Toward Modular Supercomputing: Resource Disaggregation and Virtualization by Network-Attached Accelerators
Education, Training and Outreach
TimeWednesday, 11 November 20204pm - 4:05pm EDT
DescriptionThis lightning talk presents the Network-Attached Accelerator (NAA) approach, which increases communication efficiency by moving accelerators into a massively-parallel “stand-alone” computing cluster. The novel architecture enables the direct communication between remote accelerators transparently through the Extoll high-speed network without any host interactions and an optimal application-to-compute-resources mapping by disaggregating the accelerators from their PCI Express hosts and virtualizing the hardware over the network. From a user’s perspective, the NAA software environment provides a transparent mapping between the remote accelerators and the cluster nodes by emulating the PCI Express subsystem for the underlying operating system. The architectural idea has been derived from the European Dynamical Exascale Entry Platform (DEEP) project series, which introduces the Cluster-Booster concept to enable a larger amount of codes exploiting the advantages of highly scalable systems, while improving the energy-efficiency and scalability of cluster computers.

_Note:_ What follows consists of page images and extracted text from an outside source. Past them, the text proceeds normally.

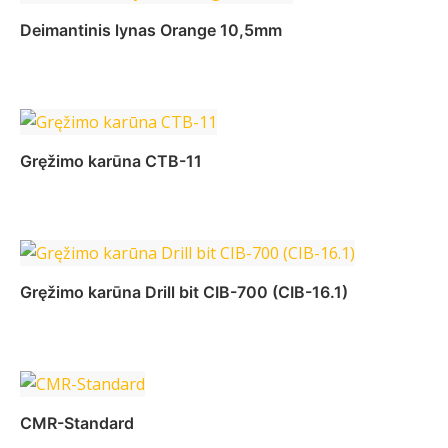
Deimantinis lynas Orange 10,5mm
Daugiau
Gręžimo karūna CTB-11
Daugiau
Gręžimo karūna Drill bit CIB-700 (CIB-16.1)
Daugiau
CMR-Standard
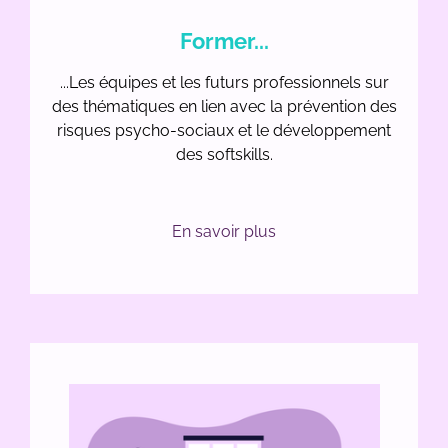
Former...
...Les équipes et les futurs professionnels sur
des thématiques en lien avec la prévention des
risques psycho-sociaux et le développement
des softskills.
En savoir plus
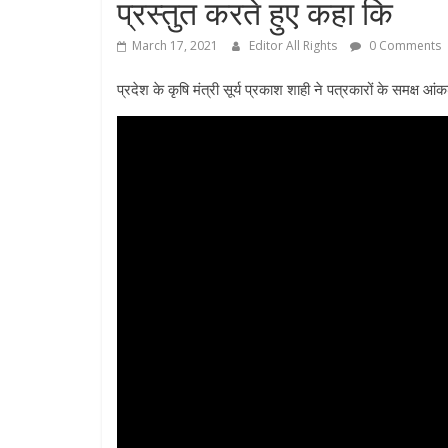
प्रस्तुत करते हुए कहा कि
March 17, 2021
Editor All Rights
0 Comments
प्रदेश के कृषि मंत्री सूर्य प्रकाश शाही ने पत्रकारों के समक्ष आंकड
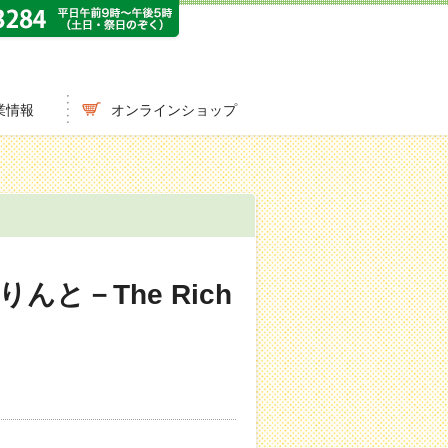
業情報
オンラインショップ
んと－The Rich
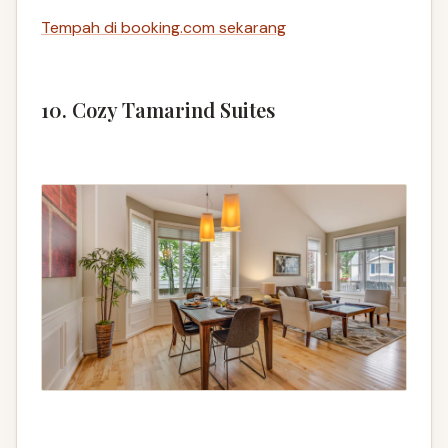
Tempah di booking.com sekarang
10. Cozy Tamarind Suites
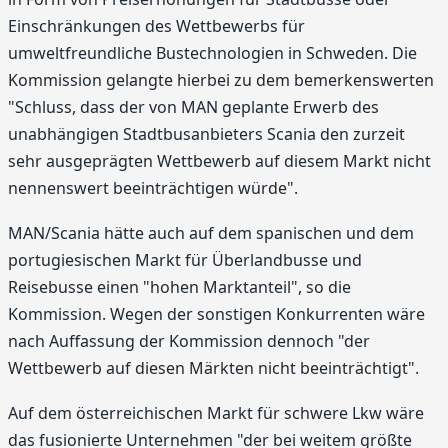
Einschränkungen des Wettbewerbs für
umweltfreundliche Bustechnologien in Schweden. Die
Kommission gelangte hierbei zu dem bemerkenswerten
"Schluss, dass der von MAN geplante Erwerb des
unabhängigen Stadtbusanbieters Scania den zurzeit
sehr ausgeprägten Wettbewerb auf diesem Markt nicht
nennenswert beeinträchtigen würde".
MAN/Scania hätte auch auf dem spanischen und dem
portugiesischen Markt für Überlandbusse und
Reisebusse einen "hohen Marktanteil", so die
Kommission. Wegen der sonstigen Konkurrenten wäre
nach Auffassung der Kommission dennoch "der
Wettbewerb auf diesen Märkten nicht beeinträchtigt".
Auf dem österreichischen Markt für schwere Lkw wäre
das fusionierte Unternehmen "der bei weitem größte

Initial prototype implementations with different accelerators such as Intel Xeon Phi Coprocessors and NVIDIA GPGPUs of the Tesla generation show promising performance results for both micro- and application benchmarks. For example, the communication time between remote GPUs can be reduced by up to 47%. Furthermore, the Network-Attached Accelerator approach serves as the prototype compute module for the Modular Supercomputing Architecture (MSA), which extends and generalizes the Cluster-Booster concept. The idea is to connect compute modules (such as cluster, data analytics, booster, and quantum computing modules) with different hardware and performance characteristics with each other to create a single heterogeneous system.